Daily Market Wire 1 March 2022

Lachstock Consulting, March 1, 2022

Volatile markets again traded limits and, yo-yo-like, gapped firmer amid daily price ranges of up to 9pc.

  • Chicago wheat May contract up US74.25cents per bushel to 934c/bu;
  • Kansas wheat May contract up 62c/bu to 953c/bu;
  • Minneapolis wheat May up 33.75c/bu to 994c/bu;
  • MATIF wheat May contract up €25.75/t to €315.5/t; up 9pc
  • Black Sea wheat March contract up $17/t to $332.50/t
  • Corn May contract up 35c/bu to 690.75c/bu;
  • Soybeans May contract up 52.25c/bu to 1636.75c/bu;
  • Soybean meal up <1pc;
  • Soybean oil up 6pc;
  • Winnipeg canola May 2022 contract up C$31.50/t to $1032.70/t;
  • MATIF rapeseed May 2022 contract up €28.50/t to €755.50/t;
  • ASX March 2022 wheat contract down A$2/t to $383/t;
  • ASX Jan 2023 wheat contract down $5/t to $390/t and 950 lots traded;
  • AUD dollar firmer at US$0.726;
  • Brent crude oil futures up 3pc.


The meeting between Ukraine and Russia ended with a commitment to keep talks open, but that’s about it. Both indicated some progress was made, however, while discussions were underway a 17-mile-long Russian convoy rolled towards Kyiv. It’s very difficult to navigate through the western press given their particular bias but the general feeling today is that while the Russian advancement had been slower than first predicted they have capacity to step up.

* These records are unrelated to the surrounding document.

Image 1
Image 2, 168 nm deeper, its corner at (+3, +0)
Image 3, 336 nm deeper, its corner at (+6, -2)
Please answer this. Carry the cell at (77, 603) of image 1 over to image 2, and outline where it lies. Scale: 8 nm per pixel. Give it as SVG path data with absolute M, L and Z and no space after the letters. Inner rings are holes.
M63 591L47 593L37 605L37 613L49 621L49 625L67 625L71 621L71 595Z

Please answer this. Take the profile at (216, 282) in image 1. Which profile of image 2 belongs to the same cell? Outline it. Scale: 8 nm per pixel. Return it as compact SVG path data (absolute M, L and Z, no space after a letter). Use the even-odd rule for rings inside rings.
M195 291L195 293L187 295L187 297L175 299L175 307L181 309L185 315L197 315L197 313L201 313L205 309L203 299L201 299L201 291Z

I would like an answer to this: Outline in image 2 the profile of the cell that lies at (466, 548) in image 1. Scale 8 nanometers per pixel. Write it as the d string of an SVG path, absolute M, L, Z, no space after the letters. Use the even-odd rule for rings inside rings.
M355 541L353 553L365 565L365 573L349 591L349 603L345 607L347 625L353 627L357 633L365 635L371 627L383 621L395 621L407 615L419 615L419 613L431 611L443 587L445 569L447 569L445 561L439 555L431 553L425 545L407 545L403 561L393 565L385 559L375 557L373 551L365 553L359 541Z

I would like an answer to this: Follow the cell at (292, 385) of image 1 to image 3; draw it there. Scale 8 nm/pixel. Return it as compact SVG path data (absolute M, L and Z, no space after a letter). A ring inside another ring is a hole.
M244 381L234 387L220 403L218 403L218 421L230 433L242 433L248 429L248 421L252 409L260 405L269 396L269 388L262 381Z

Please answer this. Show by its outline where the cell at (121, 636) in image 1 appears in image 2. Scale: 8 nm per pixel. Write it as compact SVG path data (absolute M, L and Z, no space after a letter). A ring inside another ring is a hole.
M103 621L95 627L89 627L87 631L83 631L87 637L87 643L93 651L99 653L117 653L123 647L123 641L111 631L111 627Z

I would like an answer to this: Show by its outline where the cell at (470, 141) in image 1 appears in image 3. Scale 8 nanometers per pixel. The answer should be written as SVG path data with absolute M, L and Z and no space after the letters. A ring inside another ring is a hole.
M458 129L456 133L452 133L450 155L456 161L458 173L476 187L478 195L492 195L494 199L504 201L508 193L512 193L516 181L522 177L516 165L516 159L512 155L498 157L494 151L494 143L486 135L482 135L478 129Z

The fall in the Rouble will act to increase Russia’s wheat export tax as domestic prices rally via the lower currency. The Russian grower doesn’t really benefit, and probably prefers to stay long inventory with all that is going. That action might stem supply. On the flip side, the Russian farm may be instructed it must sell. It is the timeline here which is the main unknown and is the most significant driver for global balances.

The Ukrainian farmer isn’t doing a lot of farming, nor has access to sprays/inputs which will unilaterally impact yields.

The AUD has been very firm, when many would expect that the world would be running to the safe haven of the USD and pushing AUD rates down, however Australia will benefit from picking up export market share of not just agricultural commodities but also energy and minerals exports. The bid in the AUD has gained additional impetus from the likely downward pressure on the EU economy.

Forty per cent of global nitrogen trade originates from the Black Sea region and prolonged conflict will impact EU most, given the intensity of farming systems, unable to maintain close to trend yields. Reducing yields in Europe by, say, 5pc would be 8 million tonnes less production and would cut stocks-to-use ration of major exporters to an historic low of 15pc come June.

Australian shipping stem is already at maximum capacity in the first half year and cannot bring more supply to market. Stock carried over in Ukraine and Russia may not be available for shipment..


Australian markets on Monday tried to muster. Delivered bids nominally firmed but bid offer spreads mostly remained wide, execution pressure remaining the focus.

ASX Jan 23 wheat futures saw active trade and settled $5/t lower at $390/t.

Canola bids followed offshore lower.

ABARES March crop report increased current crop projections today, setting national winter crop records. Of the summer crops, sorghum production was forecast 2.62Mt.

Flooding in Queensland and northern NSW continues to put a strain on the execution program with limited freight access back into Brisbane ports and domestic markets. Heavy coastal downpours are forecast over the coming days. The BOM 8-day predicts up to 25mm rain through southern NSW and Victoria which is positive for the 2022/23 seasonal planting outlook.